The monitor Sölve was built in 1875 at the Motala Warf shipyard in Norrköping and was one of a series of seven smaller monitors, which due to their small size could travel up the Göta älv river and defend the towns around Lake Vänern against an attacker. She was equipped with a 24 cm M/69 cannon installed in an armoured turret, as well as two 12 mm M/75 machine guns. The entire ship had to be turned to aim the cannon, and the Sölve was, therefore, also equipped with a bow rudder and two propellers. Between 1899 and 1901 the Sölve was re-armed with a 12 cm M/94 cannon that could be turned laterally 41 degrees.
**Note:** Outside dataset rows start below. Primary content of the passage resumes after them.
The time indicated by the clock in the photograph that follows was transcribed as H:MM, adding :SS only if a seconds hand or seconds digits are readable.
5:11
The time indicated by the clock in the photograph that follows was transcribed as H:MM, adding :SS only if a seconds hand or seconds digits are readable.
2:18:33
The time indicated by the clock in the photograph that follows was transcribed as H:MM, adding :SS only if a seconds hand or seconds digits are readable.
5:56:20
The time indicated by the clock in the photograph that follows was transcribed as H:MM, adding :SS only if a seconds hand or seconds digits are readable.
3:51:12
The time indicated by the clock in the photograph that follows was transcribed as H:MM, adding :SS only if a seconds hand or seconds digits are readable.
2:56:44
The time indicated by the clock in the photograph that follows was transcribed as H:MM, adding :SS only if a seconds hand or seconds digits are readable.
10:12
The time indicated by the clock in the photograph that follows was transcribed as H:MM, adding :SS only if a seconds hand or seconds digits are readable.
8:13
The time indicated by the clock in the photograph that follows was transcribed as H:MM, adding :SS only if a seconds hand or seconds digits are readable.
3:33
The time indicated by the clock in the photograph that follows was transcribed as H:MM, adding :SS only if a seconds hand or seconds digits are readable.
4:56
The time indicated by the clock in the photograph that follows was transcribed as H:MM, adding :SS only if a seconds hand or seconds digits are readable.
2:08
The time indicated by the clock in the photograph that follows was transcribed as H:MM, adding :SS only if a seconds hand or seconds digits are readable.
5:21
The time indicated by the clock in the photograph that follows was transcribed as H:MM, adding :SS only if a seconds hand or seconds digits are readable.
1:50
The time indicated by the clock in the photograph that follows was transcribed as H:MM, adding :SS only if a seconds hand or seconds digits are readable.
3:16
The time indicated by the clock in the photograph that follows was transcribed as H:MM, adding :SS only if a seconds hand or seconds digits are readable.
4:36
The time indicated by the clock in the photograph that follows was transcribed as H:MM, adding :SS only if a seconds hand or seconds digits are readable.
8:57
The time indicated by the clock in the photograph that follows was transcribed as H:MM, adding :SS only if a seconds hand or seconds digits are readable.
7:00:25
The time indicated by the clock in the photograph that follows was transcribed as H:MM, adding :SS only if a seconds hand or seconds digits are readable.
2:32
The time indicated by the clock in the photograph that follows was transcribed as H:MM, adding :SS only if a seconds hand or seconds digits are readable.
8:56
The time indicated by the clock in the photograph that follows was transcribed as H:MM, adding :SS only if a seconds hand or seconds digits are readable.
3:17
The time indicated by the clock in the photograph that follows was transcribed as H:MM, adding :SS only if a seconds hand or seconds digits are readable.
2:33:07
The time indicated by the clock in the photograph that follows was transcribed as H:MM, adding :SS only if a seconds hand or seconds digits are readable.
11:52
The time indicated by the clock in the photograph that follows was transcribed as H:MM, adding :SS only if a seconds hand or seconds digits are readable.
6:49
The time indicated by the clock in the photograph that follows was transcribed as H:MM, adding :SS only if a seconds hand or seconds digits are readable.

Two 57 mm M/89B cannons were also added to the superstructure.
After having done its duty helping to protect Swedish neutrality during the First World War, the Sölve was converted into a tanker for the Swedish Navy and renamed Pegasus. In 1949 she was sold to Mobil Oil and was used by the company until the 1980s, when she was moved to the Skeppsupphuggning i Göteborg AB scrap yard at Ringön. It was there that this sensational naval and technologically historical gem was rediscovered in 1984. The hull proved to be the original from the keel plate to the deck, and in order to avoid such a rarity ending up as scrap, a rescue campaign was launched by a number of enthusiasts. Thanks to sponsorship, the Sölve could be rescued from certain scrap death and she ended up here at Maritiman instead. Today the Sölve is the world’s only preserved third-class monitor, and she is moored at Maritiman with the aim of being restored to her original condition.
INVENTOR AND CIVIL WAR
The monitor was originally developed by Swedish inventor John Ericsson for the American Union’s fleet during the American Civil War. The USS Monitor fought the Confederate States’ CSS Virginia in the important battle of Hampton Roads in 1862. Neither ship managed to sink the other, but the Virginia retreated and the Monitor won. The Monitor and the Virginia were among the world’s first armoured ships, and after their appearance in the fleet the era of wooden ships was more or less over.